- _Entries supplied_

*** Block opens ***

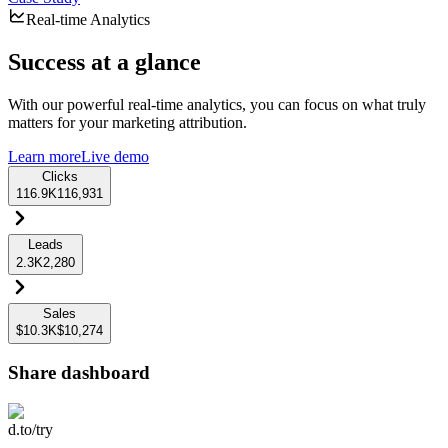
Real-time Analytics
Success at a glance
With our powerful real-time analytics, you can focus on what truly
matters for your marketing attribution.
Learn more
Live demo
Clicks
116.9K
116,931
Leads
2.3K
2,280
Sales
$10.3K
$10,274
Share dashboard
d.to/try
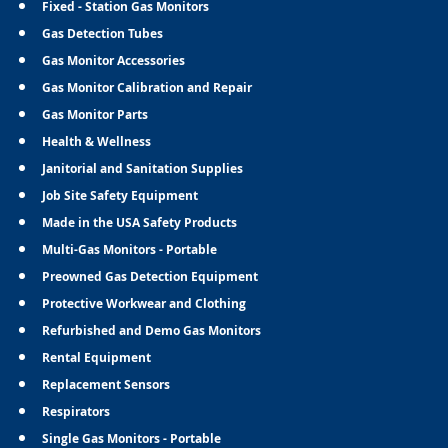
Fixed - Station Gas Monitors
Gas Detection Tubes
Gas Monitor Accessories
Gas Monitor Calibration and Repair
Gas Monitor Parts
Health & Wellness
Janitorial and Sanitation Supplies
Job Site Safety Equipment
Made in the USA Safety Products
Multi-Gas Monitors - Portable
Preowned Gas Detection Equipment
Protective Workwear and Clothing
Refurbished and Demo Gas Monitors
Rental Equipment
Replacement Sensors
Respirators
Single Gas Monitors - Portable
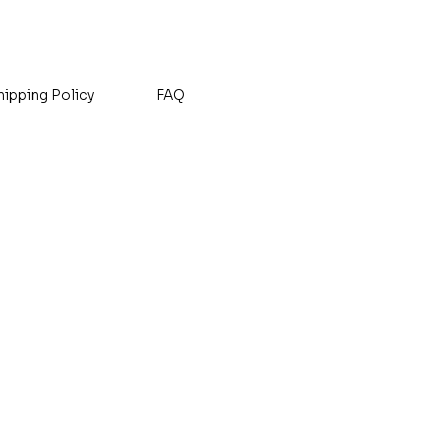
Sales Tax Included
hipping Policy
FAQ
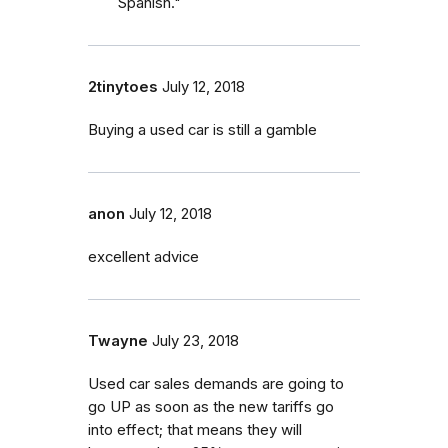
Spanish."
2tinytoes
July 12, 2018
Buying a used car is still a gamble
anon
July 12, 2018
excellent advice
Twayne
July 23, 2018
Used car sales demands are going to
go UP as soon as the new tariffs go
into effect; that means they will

*** Block closes ***
*** Block opens ***

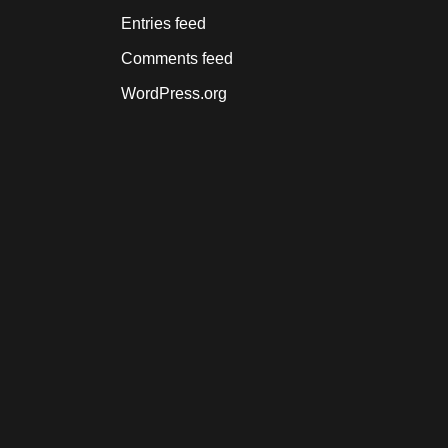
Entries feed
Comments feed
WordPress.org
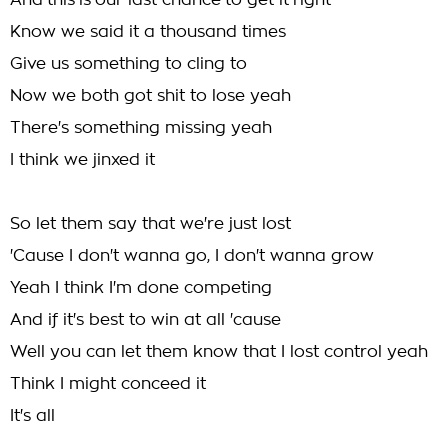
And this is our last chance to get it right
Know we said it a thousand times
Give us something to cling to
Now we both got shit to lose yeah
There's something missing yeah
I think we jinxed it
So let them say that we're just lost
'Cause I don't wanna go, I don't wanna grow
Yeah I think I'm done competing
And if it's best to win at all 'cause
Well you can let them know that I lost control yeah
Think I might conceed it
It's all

*** Block closes ***

- _Work instructions_
Report each line of the listing that contains the word "them", copying every such line in full. Case counts.

- _Result below_
So let them say that we're just lost
Well you can let them know that I lost control yeah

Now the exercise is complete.